Overloading generic function on optional parameter in Swift

Question

I'm trying to write a library that uses templated/generic type dispatch, but I can't figure out how overload resolution works in Swift. (Is there a more technical reference than The Swift Programming Language?)

The following works exactly as I'd hope:

func f(_ v: String) { print(v) }
func f(_ v: String?) { f(v!) }
func f(_ v: Int) { print(v) }
func f(_ v: Int?) { f(v!) }
f("foo")
f(Optional("bar"))
f(2)
f(Optional(3))

And this code also works the same way:

func g<T>(_ v: T) { print(v) }
func g<T>(_ v: T?) { g(v!) }
g("foo")
g(Optional("bar"))
g(2)
g(Optional(3))

But when I compile this:

func h(_ v: String) { print(v) }
func h(_ v: Int) { print(v) }
func h<T>(_ v: T?) { h(v!) }
h("foo")
h(Optional("bar"))
h(2)
h(Optional(3))

I get the warning

all paths through this function will call itself
func h<T>(_ v: T?) { h(v!) }

And sure enough executing it with an optional parameter blows the stack.
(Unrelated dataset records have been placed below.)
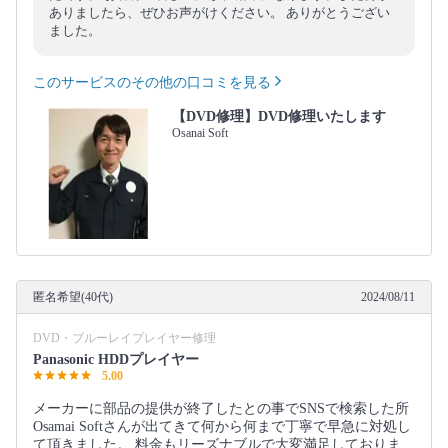
ありましたら、ぜひお声がけください。 ありがとうござい
ました。
このサービスのその他の口コミを見る
【DVD修理】DVD修理いたします
Osanai Soft
匿名希望(40代)
2024/08/11
DVD・ブルーレイプレイヤー修理
Panasonic HDDプレイヤー
5.00
メーカーに部品の提供が終了したとの事でSNSで検索した所
Osamai Softさんが出てきて何から何まで丁寧で早急に対処し
て頂きました。 料金もリーズナブルで大変満足しておりま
My first zany theory was that maybe generics don't participate in overload resolution with non-generics, but this:

func i<T: StringProtocol>(_ v: T) { print(v) }
func i<T>(_ v: T?) { i(v!) }
i("foo")
i(Optional("bar"))

gives me the same warning, and the second invocation blows the stack.

If v is of type Optional(String), I don't even understand how v! can be passed to a generic expecting a T?.

Answer 1

This is happening because in your generic implementation there won't be any type inference happening. You could solve this by doing some optional casting (to avoid crashes) and sending it to the correct method, which will actually happen automatically anyway. So something like:

func h<T>(_ v: T?) { 
  if let stringValue = v as? String {
    h(stringValue) 
  } else if let intValue = v as? Int {
    h(intValue) 
  }
}

Maybe kinda defeats the purpose, but I can tell you as a Swift developer with several years of experience this type of generic handling doesn't/shouldn't really come up all that often in a real application if the rest of your code is written in a Swift-friendly way. I suppose that's a bit opinion-based, but there it is.

As for this comment:

If v is of type Optional(String), I don't even understand how v! can be passed to a generic expecting a T?.

Based on your implementation you are declaring that v: T?, which means that v must be either of type T or it is nil. Therefore v! is just you (as a developer) guaranteeing that v will be of type T, and not nil, and if you're wrong the program will crash.

I assume you are doing this just for learning purposes, but that is the biggest thing I notice in your example code - there would never be any point of having a method accept an Optional argument if you are going to immediately use ! to force unwrap.

Answer 2

I'd love a more direct answer to how generics work, but Swift's protocols and extensions provide a different approach to the same kind of dispatch.

protocol H { func h() }
extension String: H { func h() { print(self) } }
extension Int: H { func h() { print(self) } }
extension Optional: H where Wrapped: H { func h() { self!.h() } }
"foo".h()
Optional("bar").h()
2.h()
Optional(3).h()
Optional(Optional(3)).h()

Unfortunately, this dispatch mechanism cannot, as far as I know, be applied to tuples (or function types), as they cannot be extended.